Place the peels in a saucepan, add water to cover and bring to a boil. Boil for 10-15 minutes, then drain and rinse and return to the pot. Repeat boiling, draining and rinsing once or twice more.
Return the peels to the pot and add around 1 cup of water and 3/4 cup of sugar (this is what I used for the peels of two grapefruits), or however much you need to cover the peels. Boil the mixture for about 10 minutes or so, or until the liquid appears syrupy. By now the peels should be tender and the pith should have a translucent character.
Note: This will make a lot of extra peels! A nice way to eat the leftovers is chocolate covered. Drain the peels, and pat off excess sugar syrup with paper towels. Melt dark chocolate and dip the peels in, draining off the excess chocolate before laying the peels to set on a tray covered with parchment paper.
- frozen posset domes
- frozen jelly domes
- whipped cream
- candied grapefruit peel
The posset domes thaw quickly so lay them over the tart first. Pop six posset domes from the silicone mold and gently set onto the tart. Next, arrange six jelly domes over the tart.

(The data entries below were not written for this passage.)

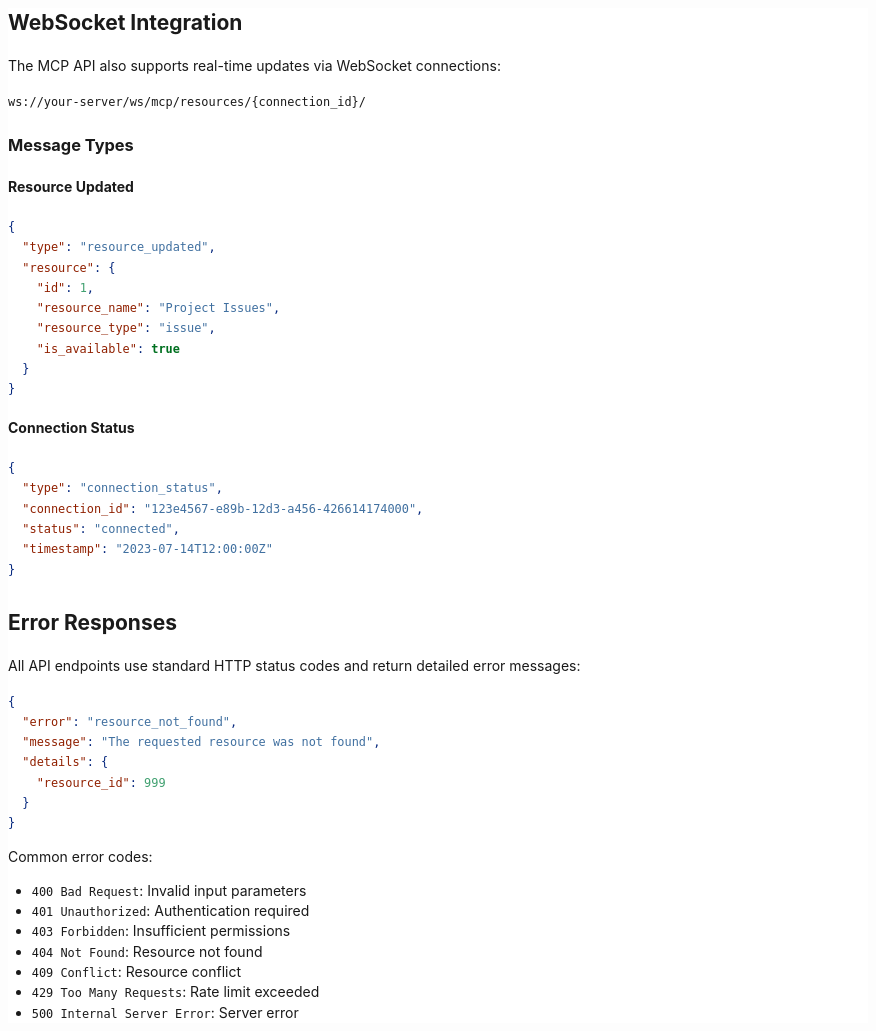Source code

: ## WebSocket Integration

The MCP API also supports real-time updates via WebSocket connections:

```
ws://your-server/ws/mcp/resources/{connection_id}/
```

### Message Types

#### Resource Updated
```json
{
  "type": "resource_updated",
  "resource": {
    "id": 1,
    "resource_name": "Project Issues",
    "resource_type": "issue",
    "is_available": true
  }
}
```

#### Connection Status
```json
{
  "type": "connection_status",
  "connection_id": "123e4567-e89b-12d3-a456-426614174000",
  "status": "connected",
  "timestamp": "2023-07-14T12:00:00Z"
}
```

## Error Responses

All API endpoints use standard HTTP status codes and return detailed error messages:

```json
{
  "error": "resource_not_found",
  "message": "The requested resource was not found",
  "details": {
    "resource_id": 999
  }
}
```

Common error codes:
- `400 Bad Request`: Invalid input parameters
- `401 Unauthorized`: Authentication required
- `403 Forbidden`: Insufficient permissions
- `404 Not Found`: Resource not found
- `409 Conflict`: Resource conflict
- `429 Too Many Requests`: Rate limit exceeded
- `500 Internal Server Error`: Server error
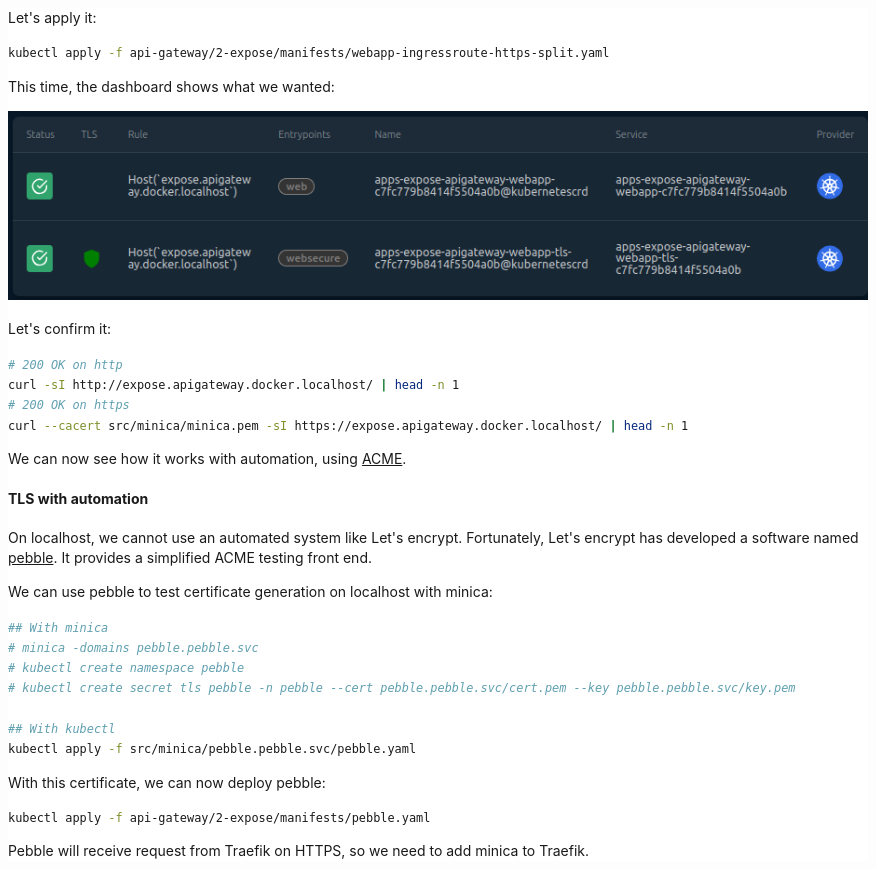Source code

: Let's apply it:

```sh
kubectl apply -f api-gateway/2-expose/manifests/webapp-ingressroute-https-split.yaml
```

This time, the dashboard shows what we wanted:

![TLS split](images/tls-split.png)

Let's confirm it:

```sh
# 200 OK on http
curl -sI http://expose.apigateway.docker.localhost/ | head -n 1
# 200 OK on https
curl --cacert src/minica/minica.pem -sI https://expose.apigateway.docker.localhost/ | head -n 1
```

We can now see how it works with automation, using [ACME](https://en.wikipedia.org/wiki/Automatic_Certificate_Management_Environment).

#### TLS with automation

On localhost, we cannot use an automated system like Let's encrypt. Fortunately, Let's encrypt has developed a software named [pebble](https://github.com/letsencrypt/pebble). It provides a simplified ACME testing front end.

We can use pebble to test certificate generation on localhost with minica:

```sh
## With minica
# minica -domains pebble.pebble.svc
# kubectl create namespace pebble
# kubectl create secret tls pebble -n pebble --cert pebble.pebble.svc/cert.pem --key pebble.pebble.svc/key.pem

## With kubectl
kubectl apply -f src/minica/pebble.pebble.svc/pebble.yaml
```

With this certificate, we can now deploy pebble:

```sh
kubectl apply -f api-gateway/2-expose/manifests/pebble.yaml
```

Pebble will receive request from Traefik on HTTPS, so we need to add minica to Traefik.
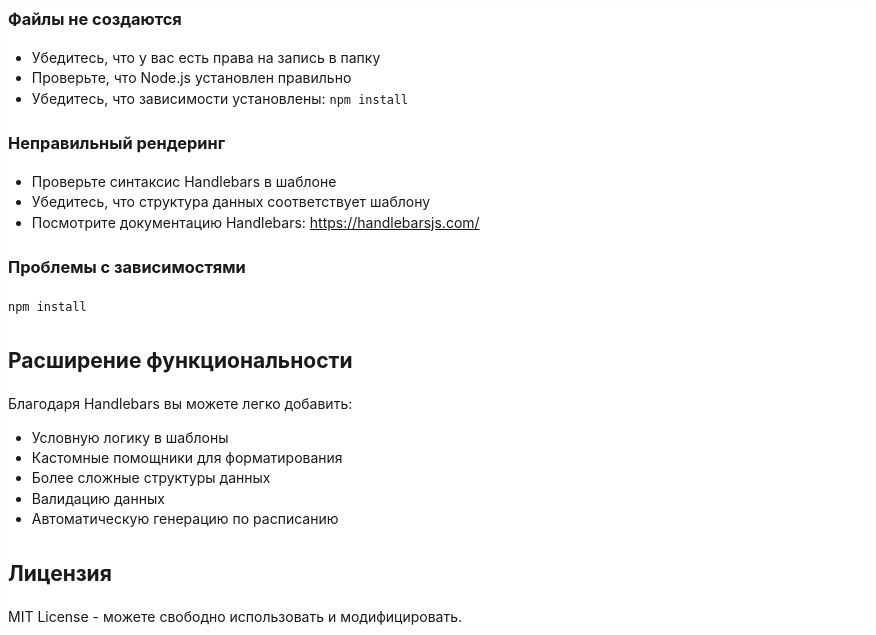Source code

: ### Файлы не создаются
- Убедитесь, что у вас есть права на запись в папку
- Проверьте, что Node.js установлен правильно
- Убедитесь, что зависимости установлены: `npm install`

### Неправильный рендеринг
- Проверьте синтаксис Handlebars в шаблоне
- Убедитесь, что структура данных соответствует шаблону
- Посмотрите документацию Handlebars: https://handlebarsjs.com/

### Проблемы с зависимостями
```bash
npm install
```

## Расширение функциональности

Благодаря Handlebars вы можете легко добавить:
- Условную логику в шаблоны
- Кастомные помощники для форматирования
- Более сложные структуры данных
- Валидацию данных
- Автоматическую генерацию по расписанию

## Лицензия

MIT License - можете свободно использовать и модифицировать.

Transfer some whipped cream to a piping bag fitted with a large round tip. Pipe dollops of whipped cream over the tart to fill in some of the empty spaces.
Drain several pieces of candied grapefruit peel and pat off the excess syrup with a paper towel. Use a paring knife to trim off the excess pith and arrange over the tart.
Place in the fridge to allow the jelly and posset to thaw fully before serving.